Just to put this into perspective the new VivExotic Modex 24 which comes in two parts both main and extension kits are 3ft x 2ft x 2ft which would make a 6ft x 2ft x 2ft viv would cost £220 delivered 

may make this a bit easier for you and remember all vivexotic vivs come with hard wood backs

Thanks Craig 

The Reptile Hotel


----------



## lizard wizard (Jun 9, 2009)

ide make it 6ft long 2ft deep and 3ft high and have a really deep substrate area as tegus love to dig


----------



## wadey (Feb 13, 2010)

tom1400 said:


> when sealing it don't just pop to b&q for sealent. go to a pet shop and get vivarium sealent. It's about 5 quid for a reasonable sized tube. Not cheap but if you use sealant from b&q the solvents in the glue can harm the animal that goes in the tank, which is not good at all.

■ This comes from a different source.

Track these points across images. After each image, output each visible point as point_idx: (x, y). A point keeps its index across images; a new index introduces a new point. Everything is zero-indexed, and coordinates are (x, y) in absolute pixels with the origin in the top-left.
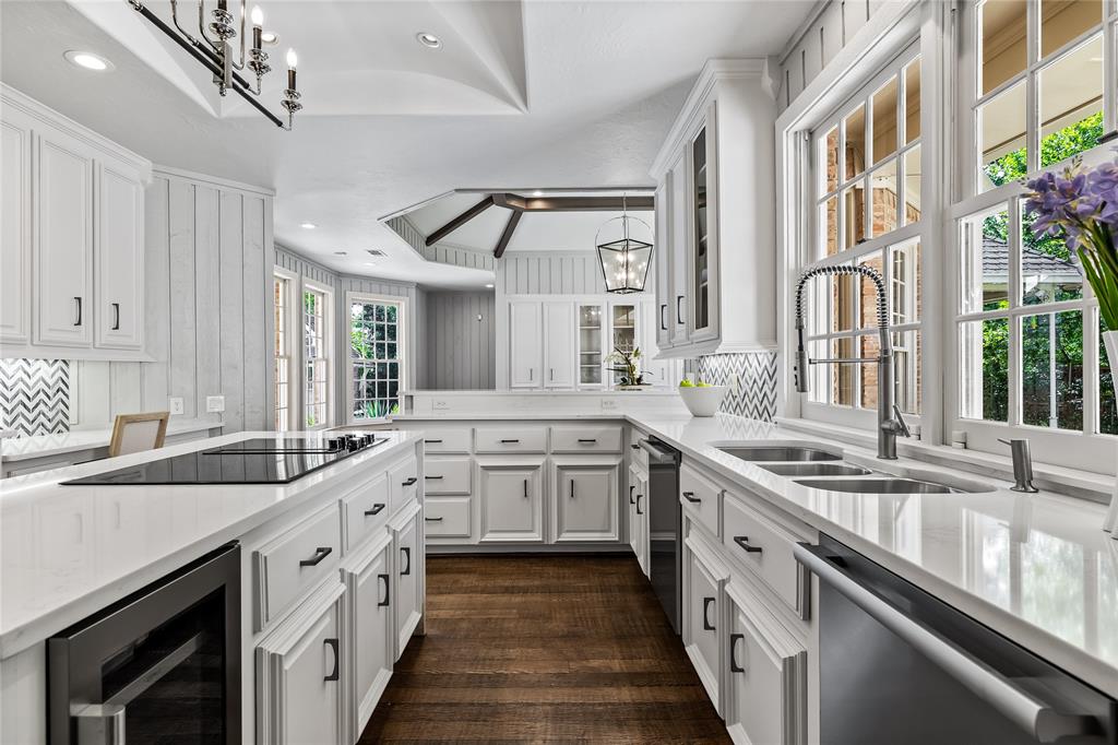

I was planning on sealing mine with silicone, I thought silicone was ok?


----------



## lizard wizard (Jun 9, 2009)

wadey said:


> I was planning on sealing mine with silicone, I thought silicone was ok?


 
normal silicone a no no,marine silicone yes,available from any good aquatic centre


----------



## Hazze (Dec 8, 2009)

lizard wizard said:


> ide make it 6ft long 2ft deep and 3ft high and have a really deep substrate area as tegus love to dig


Yeh I was thinking about maybe doing that. 

Cheers :smile:


----------



## tom1400 (Jan 21, 2007)

always always always when building a vivarium/tank use the sealent for sale in pet shops, never ever any other sealent.


----------